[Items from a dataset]
--- START ---

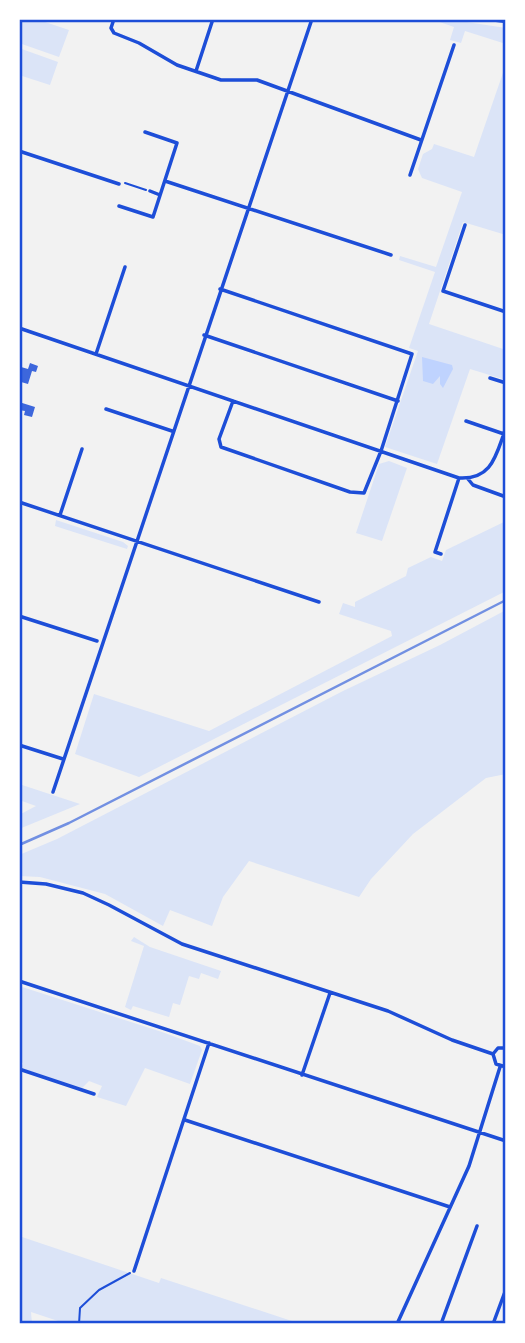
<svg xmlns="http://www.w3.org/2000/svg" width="525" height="1343" font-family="Poppins,sans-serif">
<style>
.green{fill:#dbe4f7}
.water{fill:#bfd3fe}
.building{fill:#3d67dc}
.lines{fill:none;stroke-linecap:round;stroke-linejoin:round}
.path{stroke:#1d4ed8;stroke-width:2}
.minor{stroke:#1d4ed8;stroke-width:3.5}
.tertiary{stroke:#1d4ed8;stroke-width:4.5}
.rail{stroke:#7290e2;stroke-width:2.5}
.neatline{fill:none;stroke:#1d4ed8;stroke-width:2.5}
</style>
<rect width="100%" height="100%" fill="#f2f2f2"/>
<path class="green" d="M19,19H36L69,30L59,57L19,43Z
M431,19H447L506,28V44L465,31L461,43L450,40L454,27Z
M19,48L58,62L50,85L19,75Z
M506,64V235L463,222L429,324L506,350V380L470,369L437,464L385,447L418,351L409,348L435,272L399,260L400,256L436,267L462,192L422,178L418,169L423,154L432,149L434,144L474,157Z
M389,461L407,468L382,541L356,533L379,464Z
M56,520L123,542L128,546L127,549L58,527L55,526Z
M506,521V591L139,777L75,754L94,694L209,731L392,636L391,631L339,614L343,603L355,607V602L406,576L408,568L431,557L442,561L446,550Z
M506,610V774L486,778L413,834L371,879L359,897L249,861L223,897L212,926L170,910L163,926L105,894L40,877L19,876V855L57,839L343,691L440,645Z
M19,784L80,804L19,829V815L36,806L19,800Z
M134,937L150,947L221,971L218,979L201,973L199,979L189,976L180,1005L173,1003L169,1017L133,1006L131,1010L125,1007L144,946L131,941Z
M19,986L162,1032L200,1046L202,1050L190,1084L145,1068L126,1106L97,1097L102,1086L89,1081L82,1088L21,1068L23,1063L19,1062Z
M19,1236L159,1283L161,1278L301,1324H67L31,1312L32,1324H19Z"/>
<path class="water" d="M422,357L452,365L453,369L443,388L440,384V376L433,384L423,381Z"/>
<path class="building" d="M30,363L38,366L36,372L32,371L28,384L21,382L19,386L21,367L28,369Z
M19,402L35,407L32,417L24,415L25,411L19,410Z"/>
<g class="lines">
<path class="path" d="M125,183L146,190
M79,1324L80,1308L99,1290L130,1273"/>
<path class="minor" d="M114,19L111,28L114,33L139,43L177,65L221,80H257L421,140
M196,71L213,19
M19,151L119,184
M410,175L454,45
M165,181L391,255
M150,191L160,195
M119,206L153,217L177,143L145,132
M465,225L443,291L506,312
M220,289L412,354L381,451L364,493L350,492L221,447L219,439L233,401
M19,328L459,478C493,480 496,454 506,428
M204,335L398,401
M96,354L125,267
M490,378L506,383
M106,409L172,431
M466,421L504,434
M468,479L473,485L506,497
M19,502L319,602
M60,515L82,449
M441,554L435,552L459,478
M19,616L97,641
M19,745L63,759
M53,792L312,19
M19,882L46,884L83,893L109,905L182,944L388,1011L452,1040L493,1054
M19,981L506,1141
M493,1054L496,1064L506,1067
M493,1054L498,1048H506
M19,1069L94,1094
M302,1075L330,993
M185,1120L450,1207
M134,1271L209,1043
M397,1324L469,1166L500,1067
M441,1324L477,1226
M493,1324L506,1289"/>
<path class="tertiary" d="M490,19L506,21"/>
<path class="rail" d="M19,845L69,823L506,600"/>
</g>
<rect width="525" height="1343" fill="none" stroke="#ffffff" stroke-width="42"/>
<rect x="21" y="21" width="483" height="1301" class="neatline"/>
</svg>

--- END ---

In the copy you write, the data above must appear exactly, with no pictures.

#### [Task result]
<svg xmlns="http://www.w3.org/2000/svg" width="525" height="1343" font-family="Poppins,sans-serif">
<style>
.green{fill:#dbe4f7}
.water{fill:#bfd3fe}
.building{fill:#3d67dc}
.lines{fill:none;stroke-linecap:round;stroke-linejoin:round}
.path{stroke:#1d4ed8;stroke-width:2}
.minor{stroke:#1d4ed8;stroke-width:3.5}
.tertiary{stroke:#1d4ed8;stroke-width:4.5}
.rail{stroke:#7290e2;stroke-width:2.5}
.neatline{fill:none;stroke:#1d4ed8;stroke-width:2.5}
</style>
<rect width="100%" height="100%" fill="#f2f2f2"/>
<path class="green" d="M19,19H36L69,30L59,57L19,43Z
M431,19H447L506,28V44L465,31L461,43L450,40L454,27Z
M19,48L58,62L50,85L19,75Z
M506,64V235L463,222L429,324L506,350V380L470,369L437,464L385,447L418,351L409,348L435,272L399,260L400,256L436,267L462,192L422,178L418,169L423,154L432,149L434,144L474,157Z
M389,461L407,468L382,541L356,533L379,464Z
M56,520L123,542L128,546L127,549L58,527L55,526Z
M506,521V591L139,777L75,754L94,694L209,731L392,636L391,631L339,614L343,603L355,607V602L406,576L408,568L431,557L442,561L446,550Z
M506,610V774L486,778L413,834L371,879L359,897L249,861L223,897L212,926L170,910L163,926L105,894L40,877L19,876V855L57,839L343,691L440,645Z
M19,784L80,804L19,829V815L36,806L19,800Z
M134,937L150,947L221,971L218,979L201,973L199,979L189,976L180,1005L173,1003L169,1017L133,1006L131,1010L125,1007L144,946L131,941Z
M19,986L162,1032L200,1046L202,1050L190,1084L145,1068L126,1106L97,1097L102,1086L89,1081L82,1088L21,1068L23,1063L19,1062Z
M19,1236L159,1283L161,1278L301,1324H67L31,1312L32,1324H19Z"/>
<path class="water" d="M422,357L452,365L453,369L443,388L440,384V376L433,384L423,381Z"/>
<path class="building" d="M30,363L38,366L36,372L32,371L28,384L21,382L19,386L21,367L28,369Z
M19,402L35,407L32,417L24,415L25,411L19,410Z"/>
<g class="lines">
<path class="path" d="M125,183L146,190
M79,1324L80,1308L99,1290L130,1273"/>
<path class="minor" d="M114,19L111,28L114,33L139,43L177,65L221,80H257L421,140
M196,71L213,19
M19,151L119,184
M410,175L454,45
M165,181L391,255
M150,191L160,195
M119,206L153,217L177,143L145,132
M465,225L443,291L506,312
M220,289L412,354L381,451L364,493L350,492L221,447L219,439L233,401
M19,328L459,478C493,480 496,454 506,428
M204,335L398,401
M96,354L125,267
M490,378L506,383
M106,409L172,431
M466,421L504,434
M468,479L473,485L506,497
M19,502L319,602
M60,515L82,449
M441,554L435,552L459,478
M19,616L97,641
M19,745L63,759
M53,792L312,19
M19,882L46,884L83,893L109,905L182,944L388,1011L452,1040L493,1054
M19,981L506,1141
M493,1054L496,1064L506,1067
M493,1054L498,1048H506
M19,1069L94,1094
M302,1075L330,993
M185,1120L450,1207
M134,1271L209,1043
M397,1324L469,1166L500,1067
M441,1324L477,1226
M493,1324L506,1289"/>
<path class="tertiary" d="M490,19L506,21"/>
<path class="rail" d="M19,845L69,823L506,600"/>
</g>
<rect width="525" height="1343" fill="none" stroke="#ffffff" stroke-width="42"/>
<rect x="21" y="21" width="483" height="1301" class="neatline"/>
</svg>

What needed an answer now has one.